With lexical N-grams, they reached an accuracy of 67.7%, which the combination with the sociolinguistic features increased to 72.33%. (2011) attempted to recognize gender in tweets from a whole set of languages, using word and character N-grams as features for machine learning with Support Vector Machines (SVM), Naive Bayes and Balanced Winnow2.
The resource would become even more useful if we could deduce complete and correct metadata from the various available information sources, such as the provided metadata, user relations, profile photos, and the text of the tweets.

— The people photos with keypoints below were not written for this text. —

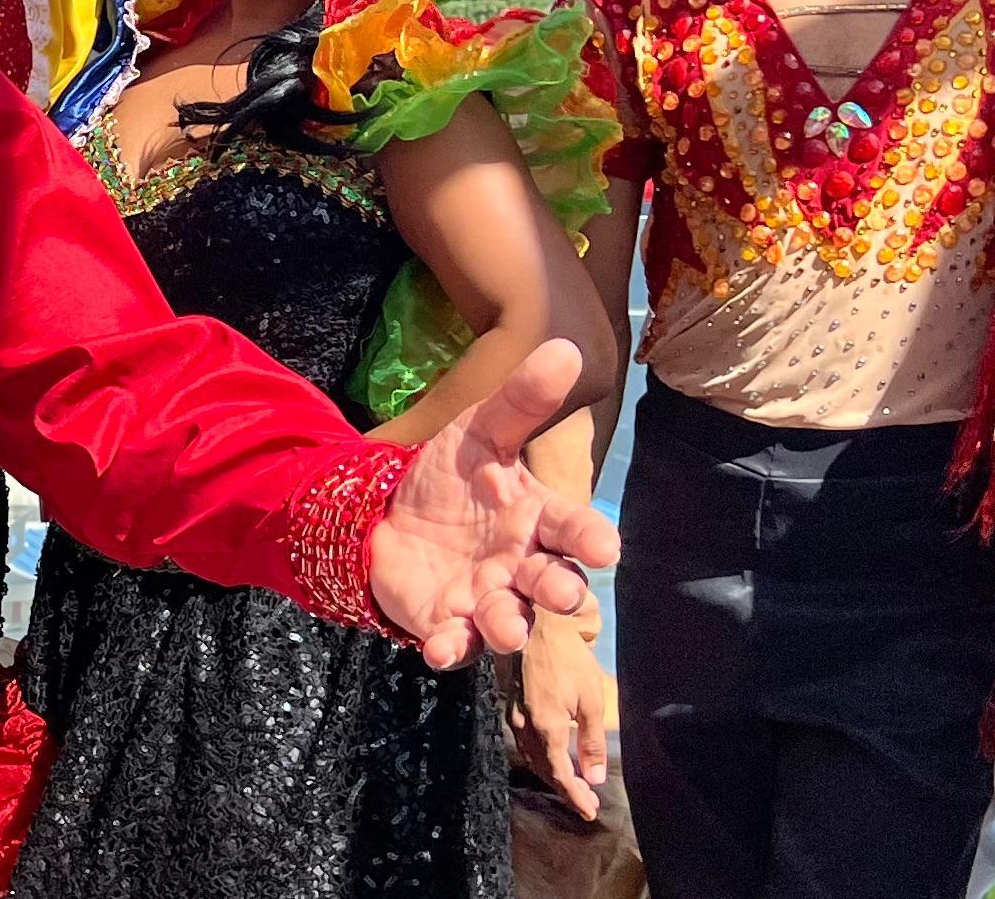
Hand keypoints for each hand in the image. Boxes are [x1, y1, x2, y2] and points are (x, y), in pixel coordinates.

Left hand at [369, 342, 618, 668]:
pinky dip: (451, 648)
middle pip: (552, 582)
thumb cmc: (452, 476)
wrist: (388, 511)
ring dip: (510, 626)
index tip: (606, 547)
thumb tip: (565, 347)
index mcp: (536, 518)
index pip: (574, 529)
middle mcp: (521, 565)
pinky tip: (441, 647)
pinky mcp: (447, 623)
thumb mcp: (479, 429)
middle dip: (560, 589)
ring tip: (508, 627)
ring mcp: (486, 598)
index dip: (591, 538)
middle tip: (566, 592)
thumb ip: (520, 399)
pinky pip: (454, 643)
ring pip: (509, 620)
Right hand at [511, 622, 617, 819]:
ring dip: (553, 774)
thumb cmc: (568, 659)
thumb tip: (595, 776)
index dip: (575, 796)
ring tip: (574, 783)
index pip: (560, 774)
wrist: (536, 625)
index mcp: (547, 726)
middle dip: (566, 789)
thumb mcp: (591, 699)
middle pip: (544, 770)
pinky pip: (525, 742)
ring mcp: (515, 716)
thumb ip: (592, 741)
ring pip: (532, 757)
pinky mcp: (512, 706)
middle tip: (587, 801)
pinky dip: (542, 756)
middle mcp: (526, 726)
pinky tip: (553, 755)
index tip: (590, 812)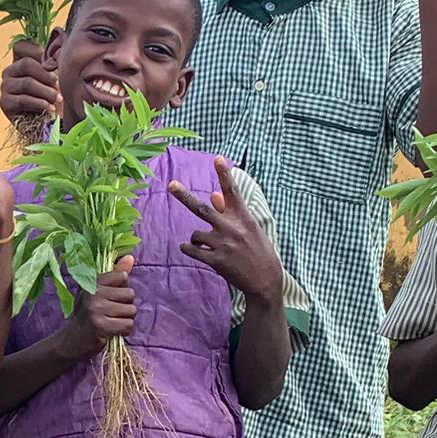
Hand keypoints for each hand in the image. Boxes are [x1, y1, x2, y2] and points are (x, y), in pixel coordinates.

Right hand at [0, 37, 60, 127]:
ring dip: (46, 92)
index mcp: (19, 61)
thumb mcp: (54, 77)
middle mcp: (9, 72)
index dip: (37, 52)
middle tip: (58, 85)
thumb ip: (53, 62)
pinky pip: (23, 99)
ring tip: (56, 99)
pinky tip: (50, 108)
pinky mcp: (5, 103)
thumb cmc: (51, 98)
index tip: (52, 65)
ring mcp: (5, 87)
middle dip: (46, 75)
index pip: (21, 46)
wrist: (45, 125)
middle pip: (26, 64)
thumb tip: (60, 45)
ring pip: (27, 83)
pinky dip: (39, 104)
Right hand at [65, 260, 137, 356]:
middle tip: (109, 314)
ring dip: (125, 320)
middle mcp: (93, 293)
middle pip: (130, 294)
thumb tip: (130, 257)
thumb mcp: (98, 292)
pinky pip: (128, 325)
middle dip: (125, 307)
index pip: (122, 277)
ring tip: (110, 323)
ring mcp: (95, 309)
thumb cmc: (88, 315)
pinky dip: (124, 331)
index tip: (108, 299)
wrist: (71, 342)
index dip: (121, 290)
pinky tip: (112, 332)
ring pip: (131, 311)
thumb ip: (115, 275)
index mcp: (92, 282)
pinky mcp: (100, 326)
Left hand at [173, 158, 283, 303]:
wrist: (265, 279)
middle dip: (184, 196)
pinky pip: (192, 250)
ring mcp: (223, 245)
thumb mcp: (249, 228)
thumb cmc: (257, 250)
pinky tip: (191, 249)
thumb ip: (228, 211)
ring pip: (195, 233)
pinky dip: (188, 248)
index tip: (218, 157)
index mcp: (243, 217)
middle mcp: (232, 228)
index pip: (232, 191)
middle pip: (202, 209)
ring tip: (206, 244)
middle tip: (171, 184)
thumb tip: (211, 194)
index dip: (224, 174)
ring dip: (196, 238)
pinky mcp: (216, 261)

The authors do not report the set of slang words, but the non-dictionary words appear to be more related to style than to content, showing that purely linguistic behaviour can contribute information for gender recognition as well.In this paper we restrict ourselves to gender recognition, and it is also this aspect we will discuss further in this section.A group which is very active in studying gender recognition (among other traits) on the basis of text is that around Moshe Koppel. 2002) they report gender recognition on formal written texts taken from the British National Corpus (and also give a good overview of previous work), reaching about 80% correct attributions using function words and parts of speech.While Hall’s survey didn’t ask for sexual orientation, he suggests that gay men may use social media for dating more than women or heterosexual men.Maybe you should ditch Match.com, OKCupid and J-Date look for love in another corner of the Internet -- World of Warcraft.For our experiment, we selected 600 authors for whom we were able to determine with a high degree of certainty a) that they were human individuals and b) what gender they were.